BEGIN Material for the task

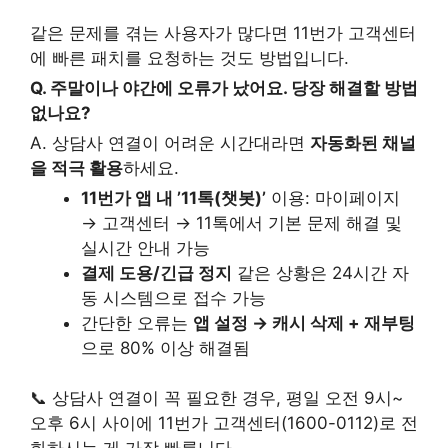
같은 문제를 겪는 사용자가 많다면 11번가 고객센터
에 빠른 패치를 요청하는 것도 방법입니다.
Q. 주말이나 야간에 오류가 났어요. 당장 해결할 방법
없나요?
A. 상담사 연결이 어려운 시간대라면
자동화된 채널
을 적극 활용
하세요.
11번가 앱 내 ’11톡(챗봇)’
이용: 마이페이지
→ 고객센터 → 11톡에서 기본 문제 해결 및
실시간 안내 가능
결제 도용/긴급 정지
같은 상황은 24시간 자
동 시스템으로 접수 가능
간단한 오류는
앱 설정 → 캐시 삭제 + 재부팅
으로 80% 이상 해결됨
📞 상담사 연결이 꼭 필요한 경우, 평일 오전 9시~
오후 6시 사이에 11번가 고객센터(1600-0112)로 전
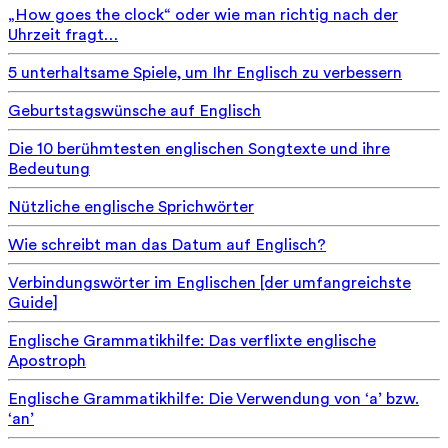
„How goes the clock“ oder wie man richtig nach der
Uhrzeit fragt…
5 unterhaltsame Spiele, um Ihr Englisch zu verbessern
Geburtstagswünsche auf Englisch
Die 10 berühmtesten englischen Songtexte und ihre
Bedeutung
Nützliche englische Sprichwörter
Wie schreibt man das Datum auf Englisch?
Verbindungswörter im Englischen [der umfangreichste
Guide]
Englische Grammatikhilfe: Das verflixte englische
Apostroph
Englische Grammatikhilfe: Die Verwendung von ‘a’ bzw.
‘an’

END Material for the task
BEGIN Material for the task

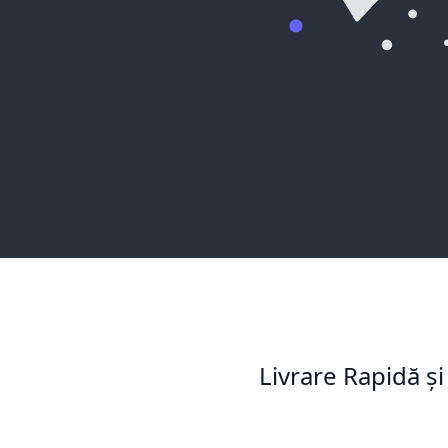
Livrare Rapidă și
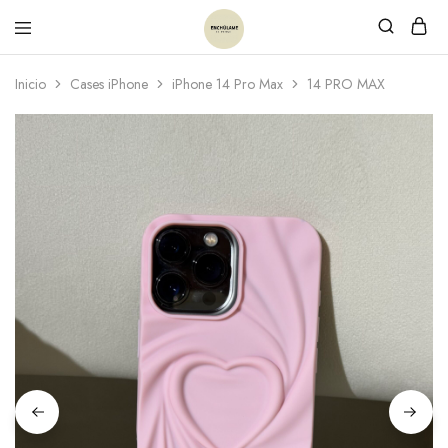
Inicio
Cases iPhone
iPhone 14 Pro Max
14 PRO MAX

END Material for the task
BEGIN Material for the task

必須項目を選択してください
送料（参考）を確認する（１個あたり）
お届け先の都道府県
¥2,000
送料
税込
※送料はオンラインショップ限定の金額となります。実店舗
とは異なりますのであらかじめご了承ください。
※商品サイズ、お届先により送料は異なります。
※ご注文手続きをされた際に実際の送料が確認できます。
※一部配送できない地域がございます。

END Material for the task

- **Your task**: What are the lines in the records above, word for word, from the one containing "11톡에서 기본 문제 해결 및" through the one containing "Geburtstagswünsche auf Englisch", both ends included and pictures left out?

- **Answer to this exercise**:
→ 고객센터 → 11톡에서 기본 문제 해결 및
실시간 안내 가능
결제 도용/긴급 정지
같은 상황은 24시간 자
동 시스템으로 접수 가능
간단한 오류는
앱 설정 → 캐시 삭제 + 재부팅
으로 80% 이상 해결됨
📞 상담사 연결이 꼭 필요한 경우, 평일 오전 9시~
오후 6시 사이에 11번가 고객센터(1600-0112)로 전
„How goes the clock“ oder wie man richtig nach der
Uhrzeit fragt…
5 unterhaltsame Spiele, um Ihr Englisch zu verbessern
Geburtstagswünsche auf Englisch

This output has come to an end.